GIVEN TEXT
:::

And I think we do that in some ways and in so many other ways we do diminish it. We put it under a basket. And I’m no great guru, but it seems to me one of the ways in which we hide that light under a basket is by making our faith something individual. This is about me and God.

Whereas, throughout Scripture, you can just see everything God gives, God gives to be shared. So, if we have the great privilege of coming to know God in Christ, that experience of the reality of God is always to be shared. Let’s not put it under any baskets.

[00:17:30] Anthony: That is so good, Jane, what you just said. We, especially here in the American West, we’re hyper-individualistic in our approach to things. And I never read of a faith that is privatized. It’s personal, no doubt, but never privatized. It’s always about the community.

Jane: Yeah.

Anthony: Yeah. You mentioned about remembering and how forgetful we are sometimes to remember it’s about God.

:::

RECORDED DATA

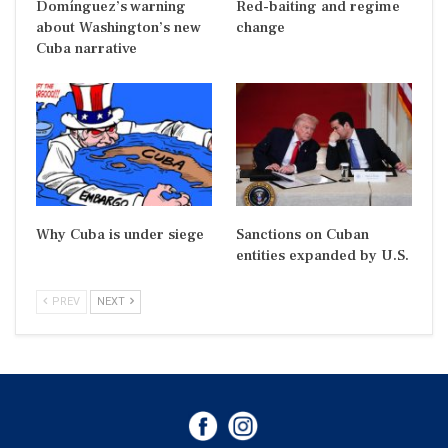
Domínguez’s warning
Red-baiting and regime
about Washington’s new
change
Cuba narrative
Why Cuba is under siege
Sanctions on Cuban
entities expanded by U.S.
PREV
NEXT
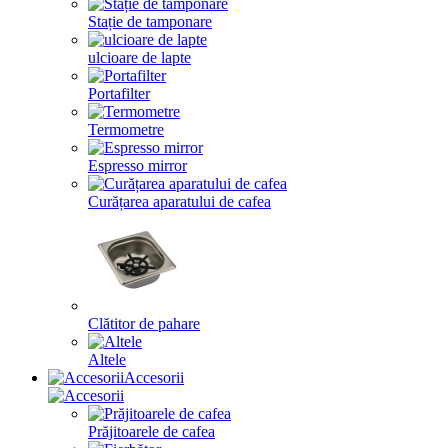
Stație de tamponare
ulcioare de lapte
Portafilter
Termometre
Espresso mirror
Curățarea aparatului de cafea
Clătitor de pahare
Altele
Accesorii
Prăjitoarele de cafea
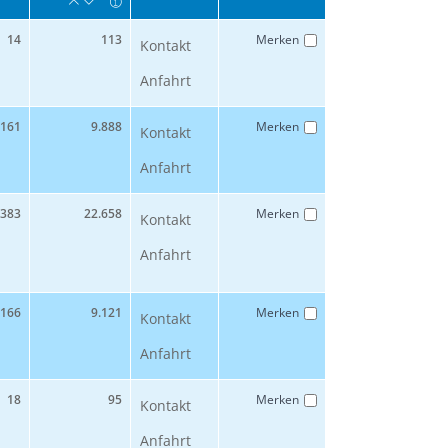
14
113
Merken
Kontakt
Anfahrt
161
9.888
Merken
Kontakt
Anfahrt
383
22.658
Merken
Kontakt
Anfahrt
166
9.121
Merken
Kontakt
Anfahrt
18
95
Merken
Kontakt
Anfahrt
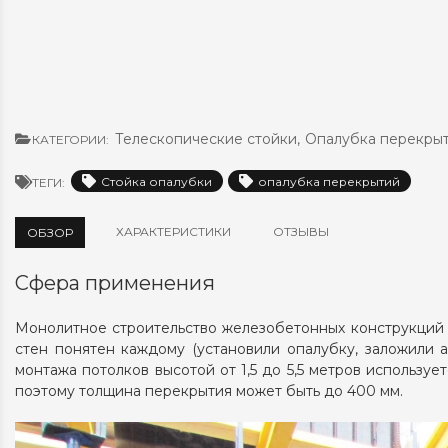
Телескопические стойки
,
Опалубка перекры
КАТЕГОРИИ:
Стойка опалубки
опалубка перекрытий
ТЕГИ:
ХАРАКТЕРИСТИКИ
ОТЗЫВЫ
ОБЗОР
Сфера применения
Монолитное строительство железобетонных конструкций о
стен понятен каждому (установили опалубку, заложили 
монтажа потолков высотой от 1,5 до 5,5 метров используе
поэтому толщина перекрытия может быть до 400 мм.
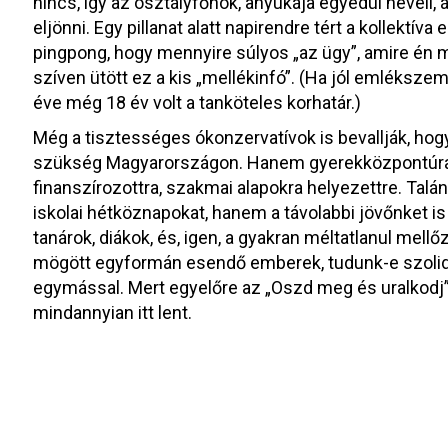
nincs, így az osztályfőnök, anyukája egyedül neveli,
eljönni. Egy pillanat alatt napirendre tért a kollektíva
pingpong, hogy mennyire súlyos „az ügy”, amire én m
szíven ütött ez a kis „mellékinfó”. (Ha jól emlékszem
éve még 18 év volt a tanköteles korhatár.)
Még a tisztességes ókonzervatívok is bevallják, hog
szükség Magyarországon. Hanem gyerekközpontúra,
finanszírozottra, szakmai alapokra helyezettre. Talá
iskolai hétköznapokat, hanem a távolabbi jövőnket is
tanárok, diákok, és, igen, a gyakran méltatlanul mell
mögött egyformán esendő emberek, tudunk-e szolid
egymással. Mert egyelőre az „Oszd meg és uralkodj
mindannyian itt lent.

:::

EXERCISE A
Change the conversation about faith between "Whereas, throughout Scripture, you" and "it’s about God.", inclusive, by swapping "privatized" for "kept private", and give that stretch back in full.
EXERCISE B
Carry the conversation about faith forward past its last line.
The records have nothing to do with the conversation about faith and stand apart from it.

ANSWER SECTION A
Whereas, throughout Scripture, you can just see everything God gives, God gives to be shared. So, if we have the great privilege of coming to know God in Christ, that experience of the reality of God is always to be shared. Let’s not put it under any baskets.

[00:17:30] Anthony: That is so good, Jane, what you just said. We, especially here in the American West, we’re hyper-individualistic in our approach to things. And I never read of a faith that is kept private. It’s personal, no doubt, but never kept private. It’s always about the community.

Jane: Yeah.

Anthony: Yeah. You mentioned about remembering and how forgetful we are sometimes to remember it’s about God.

ANSWER SECTION B
I was just thinking this morning in reading through Exodus, just how the people of God, the chosen Israelites, just continue to forget about God’s faithfulness. Whether it was his provision of food, whether it’s provision of light at night, whatever it was, they were just soon forgetting. And it’s so easy to say, look at those guys. They just mess it up over and over again. And then it’s, oh, that’s what I do.

[00:18:23] Jane: Yes, exactly. Exactly. It’s so much easier to see it in other people, isn’t it, than in ourselves!

[00:18:27] Anthony: That’s right. That’s right. And so, in that way, remembering is actually a sacred and holy thing that we do. It’s a spiritual discipline because it reminds us of the hope that we have in Christ. For sure.

[00:18:40] Jane: I quote this whenever I’m allowed to Anthony, but this is a quote from the great writer on mysticism, Evelyn Underhill, and she said, “God is the interesting thing about religion.”

[00:18:53] Anthony: Ooh.

[00:18:55] Jane: And we keep forgetting that. We keep thinking we are the interesting thing or the ideas that we have are the interesting thing. But actually, God is the interesting thing about religion.

[00:19:03] Anthony: That is so good!

Jane: Isn’t it?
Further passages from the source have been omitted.